* EXERCISE: Begin at the line containing "Week, Not Seasonally" in the data below and go on through the line containing "Average Weekly Wages for Employees in Federal", repeating each line exactly; include both ends and no other line.

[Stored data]
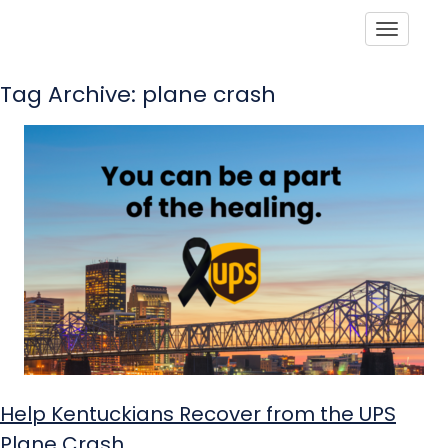
Toggle
Tag Archive: plane crash
Help Kentuckians Recover from the UPS
Plane Crash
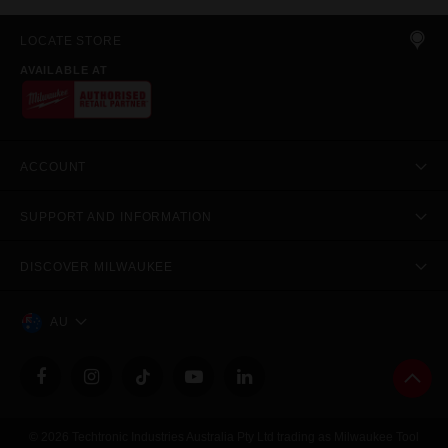
LOCATE STORE
AVAILABLE AT
ACCOUNT
SUPPORT AND INFORMATION
DISCOVER MILWAUKEE
AU
© 2026 Techtronic Industries Australia Pty Ltd trading as Milwaukee Tool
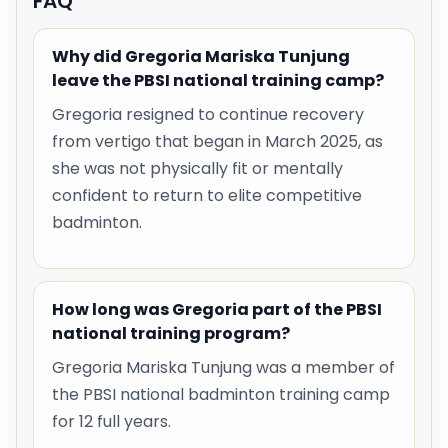
FAQ
Why did Gregoria Mariska Tunjung
leave the PBSI national training camp?
Gregoria resigned to continue recovery
from vertigo that began in March 2025, as
she was not physically fit or mentally
confident to return to elite competitive
badminton.
How long was Gregoria part of the PBSI
national training program?
Gregoria Mariska Tunjung was a member of
the PBSI national badminton training camp
for 12 full years.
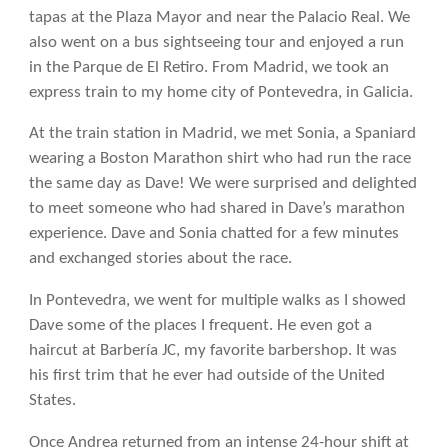
tapas at the Plaza Mayor and near the Palacio Real. We
also went on a bus sightseeing tour and enjoyed a run
in the Parque de El Retiro. From Madrid, we took an
express train to my home city of Pontevedra, in Galicia.
At the train station in Madrid, we met Sonia, a Spaniard
wearing a Boston Marathon shirt who had run the race
the same day as Dave! We were surprised and delighted
to meet someone who had shared in Dave’s marathon
experience. Dave and Sonia chatted for a few minutes
and exchanged stories about the race.
In Pontevedra, we went for multiple walks as I showed
Dave some of the places I frequent. He even got a
haircut at Barbería JC, my favorite barbershop. It was
his first trim that he ever had outside of the United
States.
Once Andrea returned from an intense 24-hour shift at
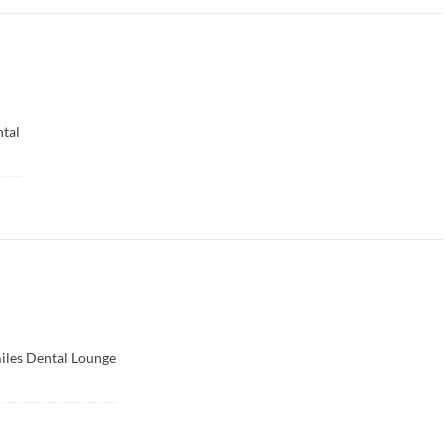
tal
iles Dental Lounge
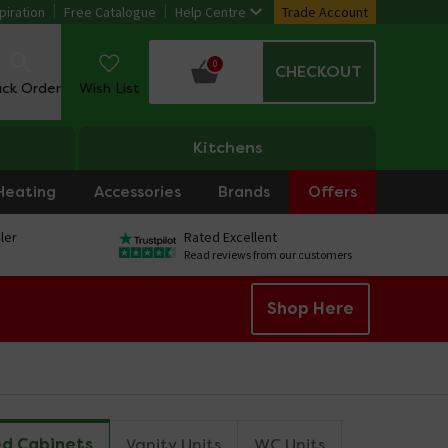
piration
Free Catalogue
Help Centre
Trade Account
0
CHECKOUT
ack Order
Wish List
Kitchens
Heating
Accessories
Brands
Offers
ler
Rated Excellent
Read reviews from our customers
Shop Here
ed Cabinets
Vanity Units
WC Units
Combinatio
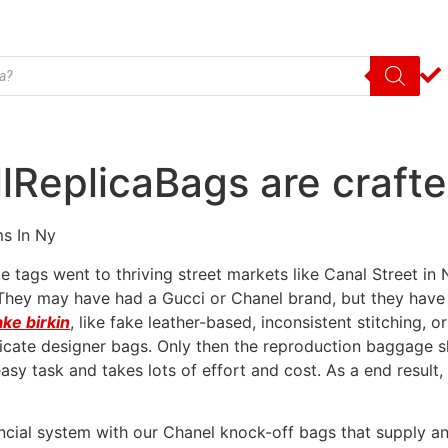
lReplicaBags are crafte
ms In Ny
e tags went to thriving street markets like Canal Street i
 They may have had a Gucci or Chanel brand, but they have
ake birkin
, like fake leather-based, inconsistent stitching, 
licate designer bags. Only then the reproduction baggage sh
easy task and takes lots of effort and cost. As a end result, 
ancial system with our Chanel knock-off bags that supply a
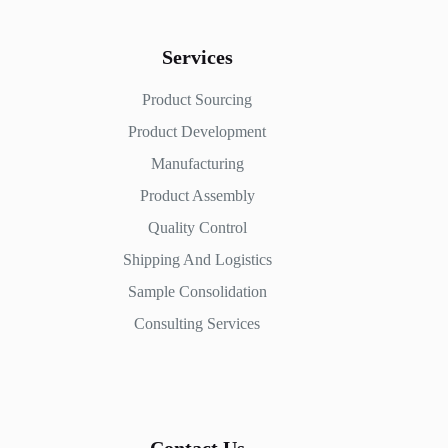
Services
Product Sourcing
Product Development
Manufacturing
Product Assembly
Quality Control
Shipping And Logistics
Sample Consolidation
Consulting Services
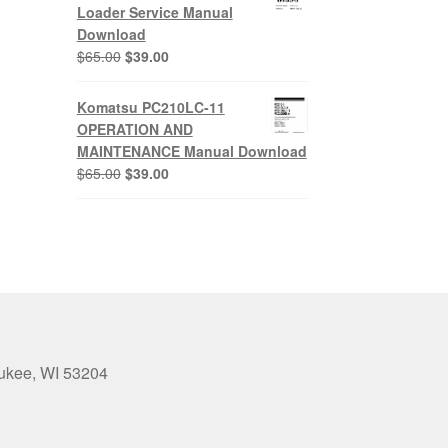
$65.00.
$39.00.
Loader Service Manual
Download
Original
Current
$
65.00
$
39.00
price
price
was:
is:
Komatsu PC210LC-11
$65.00.
$39.00.
OPERATION AND
MAINTENANCE Manual Download
Original
Current
$
65.00
$
39.00
price
price
was:
is:
$65.00.
$39.00.
aukee, WI 53204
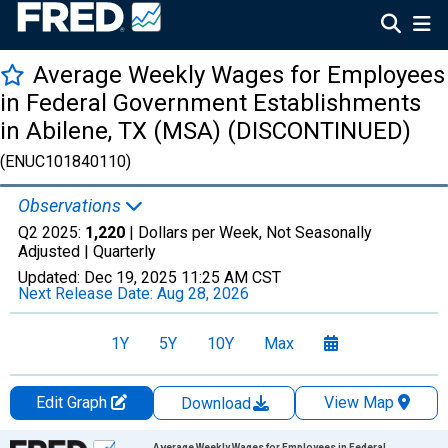
Average Weekly Wages for Employees
in Federal Government Establishments
in Abilene, TX (MSA) (DISCONTINUED)
(ENUC101840110)
Observations
Q2 2025:
1,220
| Dollars per Week, Not Seasonally
Adjusted |
Quarterly
Updated:
Dec 19, 2025
11:25 AM CST
Next Release Date:
Aug 28, 2026
1Y
5Y
10Y
Max
Edit Graph
View Map
Download
Chart
Average Weekly Wages for Employees in Federal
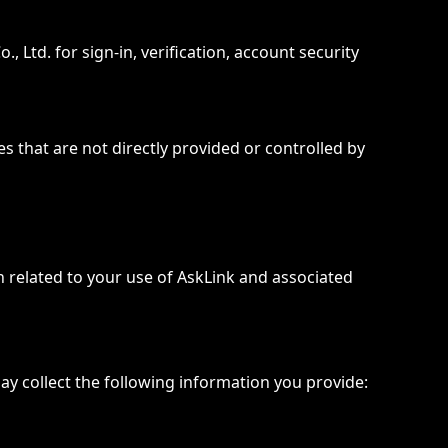
Ltd. for sign-in, verification, account security
s that are not directly provided or controlled by
on related to your use of AskLink and associated
y collect the following information you provide:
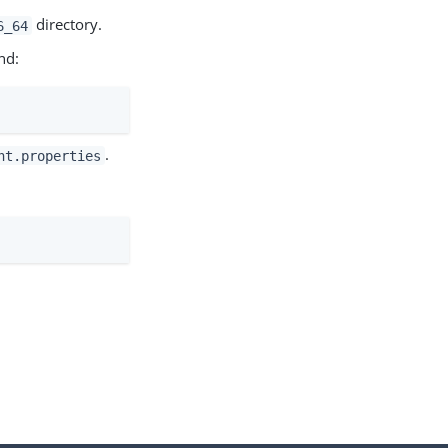
directory.
6_64
nd:
.
nt.properties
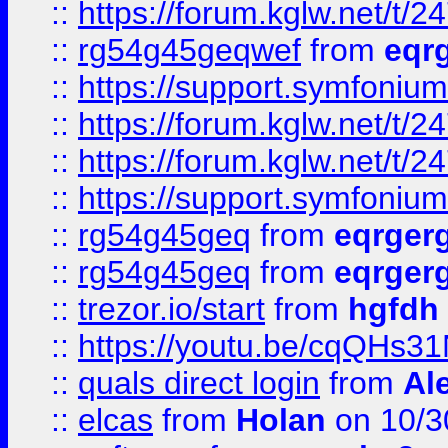
::
https://forum.kglw.net/t/2
::
rg54g45geqwef
from
eqr
::
https://support.symfonium.a
::
https://forum.kglw.net/t/2
::
https://forum.kglw.net/t/2
::
https://support.symfonium.a
::
rg54g45geq
from
eqrger
::
rg54g45geq
from
eqrger
::
trezor.io/start
from
hgfdh
::
https://youtu.be/cqQHs3
::
quals direct login
from
Al
::
elcas
from
Holan
on 10/3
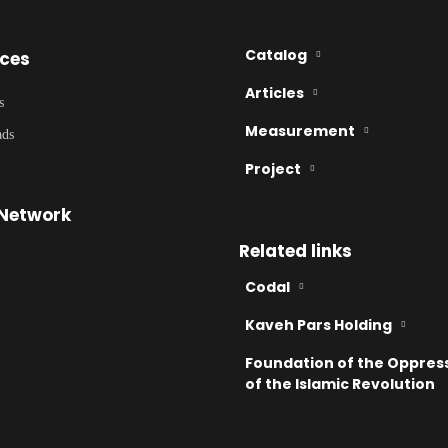
Catalog
ices
Articles
s
Measurement
ads
Project
 Network
Related links
Codal
Kaveh Pars Holding
Foundation of the Oppres
of the Islamic Revolution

* SOLUTION FOR THIS EXERCISE:
| Dollars per Week, Not Seasonally
Adjusted |
Quarterly
Updated:
Dec 19, 2025
11:25 AM CST
Next Release Date:
Aug 28, 2026
1Y
5Y
10Y
Max
Edit Graph
View Map
Download
Chart
Average Weekly Wages for Employees in Federal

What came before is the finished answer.